**Exercise goal**. From the records below, set down exactly the lines starting with the line that contains "Figure 13. Visualization" and going on through the line that contains "Figure 8: The". Nothing else is wanted.

**Stored data entries**.
%%
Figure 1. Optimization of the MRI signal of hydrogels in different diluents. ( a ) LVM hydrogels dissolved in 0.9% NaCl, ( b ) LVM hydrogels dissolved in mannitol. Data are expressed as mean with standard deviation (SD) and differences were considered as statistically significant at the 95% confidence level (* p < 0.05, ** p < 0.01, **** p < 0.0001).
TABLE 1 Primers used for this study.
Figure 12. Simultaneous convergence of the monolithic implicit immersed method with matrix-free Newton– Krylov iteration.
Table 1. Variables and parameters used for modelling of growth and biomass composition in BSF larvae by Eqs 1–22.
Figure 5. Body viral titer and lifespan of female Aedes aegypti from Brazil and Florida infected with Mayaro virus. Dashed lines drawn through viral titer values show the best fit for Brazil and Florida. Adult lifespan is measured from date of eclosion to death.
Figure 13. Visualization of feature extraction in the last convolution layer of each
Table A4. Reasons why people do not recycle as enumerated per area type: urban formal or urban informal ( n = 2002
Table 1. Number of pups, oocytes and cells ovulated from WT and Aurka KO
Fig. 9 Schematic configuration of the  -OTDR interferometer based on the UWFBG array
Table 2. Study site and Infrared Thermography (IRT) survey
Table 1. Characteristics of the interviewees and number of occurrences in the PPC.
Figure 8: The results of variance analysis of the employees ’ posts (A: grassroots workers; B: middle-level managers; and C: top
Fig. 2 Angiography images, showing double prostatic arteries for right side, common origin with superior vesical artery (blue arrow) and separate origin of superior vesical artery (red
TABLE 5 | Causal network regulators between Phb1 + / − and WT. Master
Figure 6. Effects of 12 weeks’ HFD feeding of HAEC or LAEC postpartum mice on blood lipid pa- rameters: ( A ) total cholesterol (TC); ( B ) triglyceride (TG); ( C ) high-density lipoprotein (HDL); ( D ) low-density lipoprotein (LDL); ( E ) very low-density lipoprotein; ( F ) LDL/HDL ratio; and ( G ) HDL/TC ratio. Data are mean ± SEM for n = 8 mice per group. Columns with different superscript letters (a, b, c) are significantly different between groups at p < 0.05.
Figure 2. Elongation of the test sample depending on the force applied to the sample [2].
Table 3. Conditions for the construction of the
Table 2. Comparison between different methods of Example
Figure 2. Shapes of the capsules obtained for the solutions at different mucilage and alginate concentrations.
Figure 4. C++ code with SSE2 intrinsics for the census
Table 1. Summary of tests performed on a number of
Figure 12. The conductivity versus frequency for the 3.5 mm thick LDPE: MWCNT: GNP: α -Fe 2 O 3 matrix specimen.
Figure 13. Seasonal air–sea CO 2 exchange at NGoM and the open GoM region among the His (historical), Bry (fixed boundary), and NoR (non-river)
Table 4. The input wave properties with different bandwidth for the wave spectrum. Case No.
%%
**Task output**.
Figure 13. Visualization of feature extraction in the last convolution layer of each
Table A4. Reasons why people do not recycle as enumerated per area type: urban formal or urban informal ( n = 2002
Table 1. Number of pups, oocytes and cells ovulated from WT and Aurka KO
Fig. 9 Schematic configuration of the  -OTDR interferometer based on the UWFBG array
Table 2. Study site and Infrared Thermography (IRT) survey
Table 1. Characteristics of the interviewees and number of occurrences in the PPC.
Figure 8: The results of variance analysis of the employees ’ posts (A: grassroots workers; B: middle-level managers; and C: top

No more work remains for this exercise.